• Prompt
The word "pixels" occurs in some lines of the data. Return each such line.

___ Records for the exercise

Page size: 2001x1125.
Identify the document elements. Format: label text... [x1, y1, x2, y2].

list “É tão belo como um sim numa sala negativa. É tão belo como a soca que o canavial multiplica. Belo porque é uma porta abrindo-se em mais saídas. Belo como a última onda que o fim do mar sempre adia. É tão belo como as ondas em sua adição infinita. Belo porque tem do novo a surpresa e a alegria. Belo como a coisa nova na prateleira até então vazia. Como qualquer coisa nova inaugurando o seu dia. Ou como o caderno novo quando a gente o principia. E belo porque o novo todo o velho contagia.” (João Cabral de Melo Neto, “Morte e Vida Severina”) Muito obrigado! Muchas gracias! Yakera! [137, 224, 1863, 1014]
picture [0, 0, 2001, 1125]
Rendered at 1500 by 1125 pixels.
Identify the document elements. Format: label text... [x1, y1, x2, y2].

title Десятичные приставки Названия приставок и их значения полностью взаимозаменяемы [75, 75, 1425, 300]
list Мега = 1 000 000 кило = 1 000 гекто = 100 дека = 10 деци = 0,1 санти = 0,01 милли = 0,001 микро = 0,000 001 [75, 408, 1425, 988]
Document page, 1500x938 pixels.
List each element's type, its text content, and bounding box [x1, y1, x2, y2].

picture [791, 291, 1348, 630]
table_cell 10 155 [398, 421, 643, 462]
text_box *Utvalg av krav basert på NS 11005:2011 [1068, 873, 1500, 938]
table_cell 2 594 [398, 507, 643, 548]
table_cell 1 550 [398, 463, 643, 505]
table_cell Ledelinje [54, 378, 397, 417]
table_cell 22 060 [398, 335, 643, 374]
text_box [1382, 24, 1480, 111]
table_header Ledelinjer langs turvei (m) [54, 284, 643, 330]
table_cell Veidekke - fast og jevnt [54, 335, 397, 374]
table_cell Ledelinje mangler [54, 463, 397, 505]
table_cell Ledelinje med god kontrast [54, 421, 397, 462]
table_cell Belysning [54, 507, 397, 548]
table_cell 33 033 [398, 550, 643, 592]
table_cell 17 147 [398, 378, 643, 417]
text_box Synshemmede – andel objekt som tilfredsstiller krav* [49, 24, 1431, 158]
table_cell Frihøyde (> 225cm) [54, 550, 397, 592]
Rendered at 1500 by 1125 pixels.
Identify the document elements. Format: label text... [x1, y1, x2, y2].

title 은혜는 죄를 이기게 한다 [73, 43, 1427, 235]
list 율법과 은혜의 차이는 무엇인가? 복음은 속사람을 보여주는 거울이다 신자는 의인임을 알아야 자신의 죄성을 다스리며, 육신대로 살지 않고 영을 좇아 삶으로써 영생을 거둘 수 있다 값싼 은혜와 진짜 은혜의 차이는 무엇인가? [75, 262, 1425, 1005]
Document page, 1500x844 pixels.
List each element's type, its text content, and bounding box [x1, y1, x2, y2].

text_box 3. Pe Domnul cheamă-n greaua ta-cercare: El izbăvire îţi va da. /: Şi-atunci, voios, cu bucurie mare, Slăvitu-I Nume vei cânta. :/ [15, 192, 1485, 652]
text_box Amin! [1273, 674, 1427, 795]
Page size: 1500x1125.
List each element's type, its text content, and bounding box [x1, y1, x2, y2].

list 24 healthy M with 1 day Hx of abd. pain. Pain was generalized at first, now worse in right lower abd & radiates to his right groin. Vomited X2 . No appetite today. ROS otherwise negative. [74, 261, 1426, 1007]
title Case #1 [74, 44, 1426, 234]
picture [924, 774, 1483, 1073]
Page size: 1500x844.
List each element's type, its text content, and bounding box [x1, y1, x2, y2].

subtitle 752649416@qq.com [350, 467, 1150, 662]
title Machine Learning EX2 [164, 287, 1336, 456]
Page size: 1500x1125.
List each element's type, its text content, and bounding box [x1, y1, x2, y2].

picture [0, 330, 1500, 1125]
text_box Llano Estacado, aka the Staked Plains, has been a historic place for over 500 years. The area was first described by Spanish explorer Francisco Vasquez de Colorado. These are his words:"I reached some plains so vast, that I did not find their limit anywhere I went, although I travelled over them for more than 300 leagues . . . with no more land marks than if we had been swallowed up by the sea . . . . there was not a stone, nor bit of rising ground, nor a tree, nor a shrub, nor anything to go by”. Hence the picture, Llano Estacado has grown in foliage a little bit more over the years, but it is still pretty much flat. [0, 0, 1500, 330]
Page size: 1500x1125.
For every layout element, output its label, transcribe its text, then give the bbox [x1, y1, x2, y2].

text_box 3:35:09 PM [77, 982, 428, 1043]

______

• Exercise result
Rendered at 1500 by 1125 pixels.
Document page, 1500x938 pixels.
Rendered at 1500 by 1125 pixels.
Document page, 1500x844 pixels.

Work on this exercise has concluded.